Veteran musician Björk has hit out at media reports and reviews of her recent DJ sets at Texas festival Day For Night last weekend, accusing the ensuing coverage of sexist overtones.

In a statement made on Facebook addressed to "little miss media", the multi-talented Icelandic singer-songwriter, Björk described the event itself as "magical" — featuring "some of my favourite musicians" including Aphex Twin, Arca, Oneohtrix Point Never, Matmos and others — but felt that some writers "could not get their head around that I was not 'performing' and 'hiding' behind desks", where her male counterparts evidently escaped such criticism.

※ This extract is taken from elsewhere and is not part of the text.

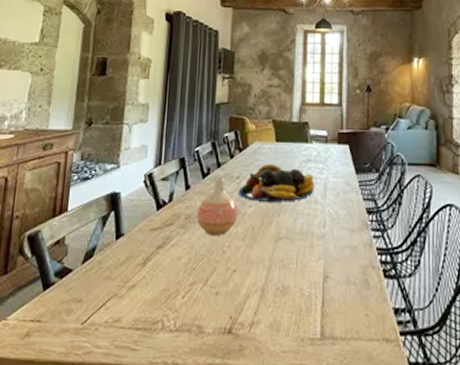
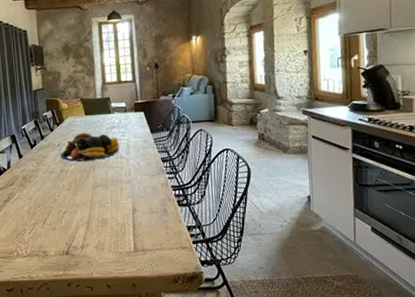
vase: present [196,178,238,235] -> none [30,147,63,189]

"I think this is sexism," she wrote, "which at the end of this tumultuous year is something I'm not going to let slide, because we all deserve maximum changes in this revolutionary energy we are currently in the midst of".

Björk went on to criticise the historic trend of women singer-songwriters being made to feel they have to fill a prescribed set of attributes in order to be treated with any sense of seriousness as musicians.

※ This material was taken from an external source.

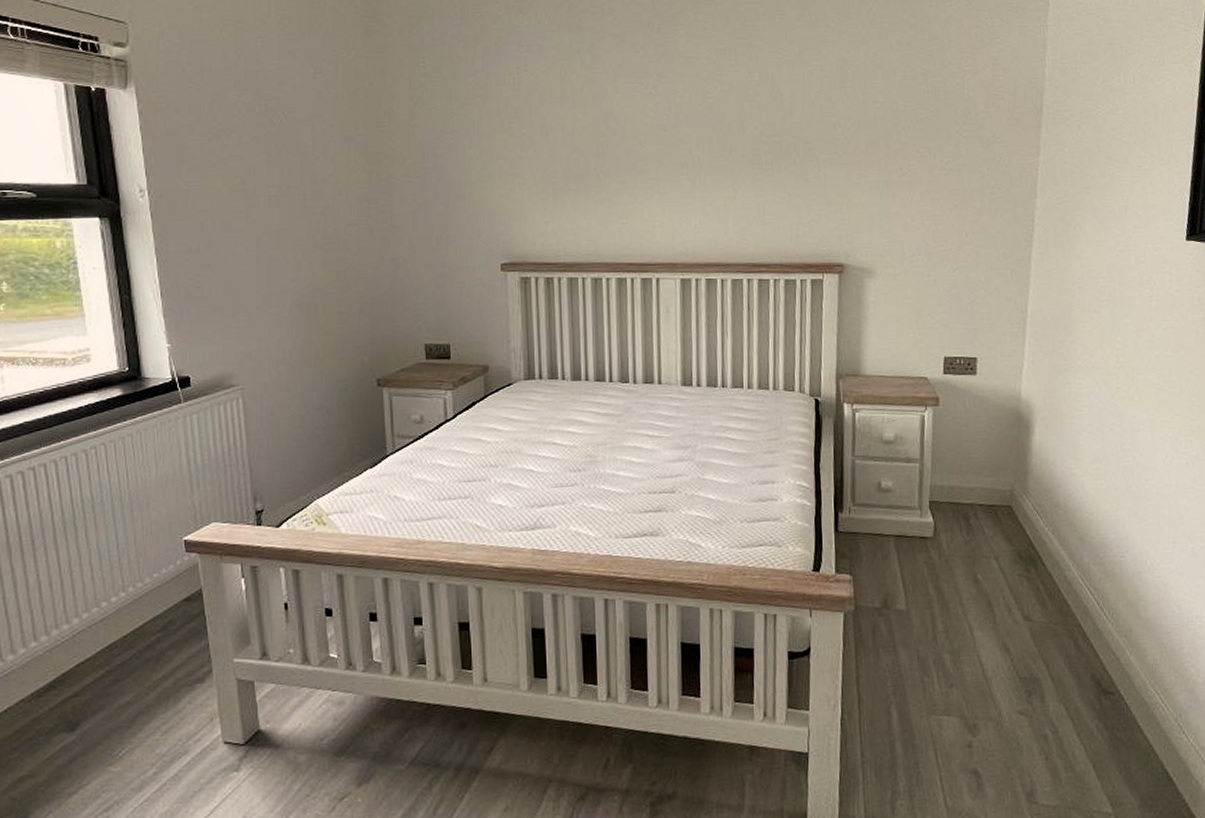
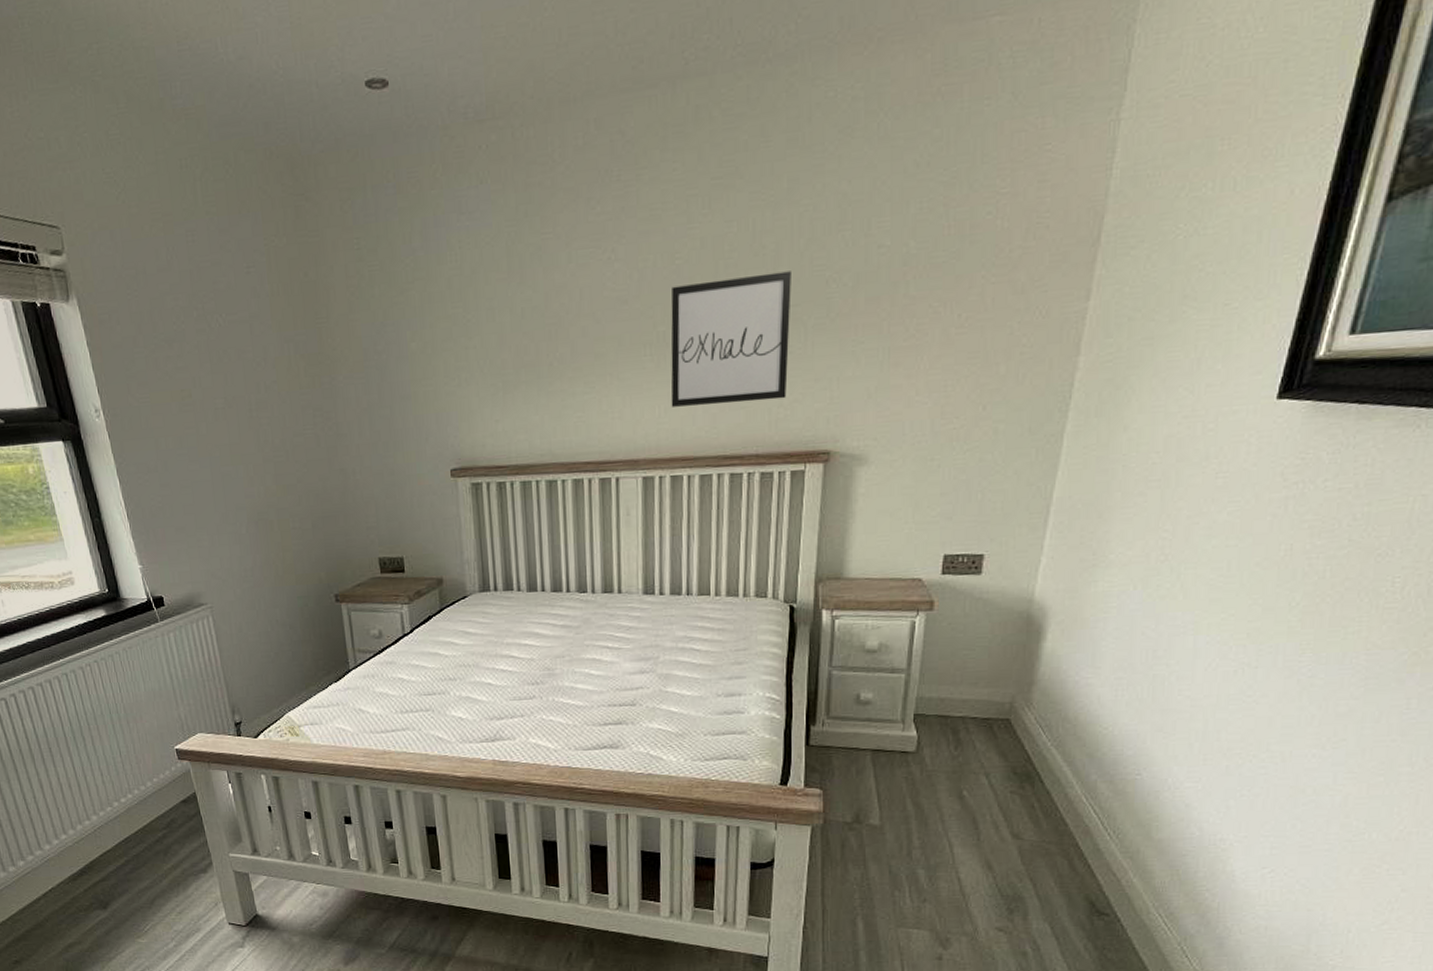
wall art: none [704,115,806,220] -> present [670,271,791,407]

She says her albums Volta (2007) and Biophilia (2011) inadvertently exemplified the double standard for her; Björk made those records "conscious of the fact that these were not subjects females usually write about" because "I felt I had earned it", but found that "it wasn't until Vulnicura, where I shared a heartbreak, I got full acceptance from the media". 

"Women in music are allowed to be singer songwriters singing about their boyfriends," she wrote. "If they change the subject matter to atoms, galaxies, activism, nerdy math beat editing or anything else than being performers singing about their loved ones they get criticized: journalists feel there is just something missing ... as if our only lingo is emo..."

"Men are allowed to go from subject to subject, do sci-fi, period pieces, be slapstick and humorous, be music nerds getting lost in sculpting soundscapes but not women," she continued. "If we don't cut our chest open and bleed about the men and children in our lives we are cheating our audience.

"Eat your bechtel test [sic] heart out."

The multi-award-winning artist ultimately ended on an optimistic note, however, pleading for 2017 to be "the year where we fully make the transformation" to a more open-minded space, and calling for "the right to variety for all the girls out there".

"I know change is in the air. We are walking inside it," Björk wrote. "Therefore I leave this with you in kindness at the end of this year and I hope that in the next year even though I was brave to share w you a classic female subject matter: the heartbreak, I get to have a costume change and walk out of this role."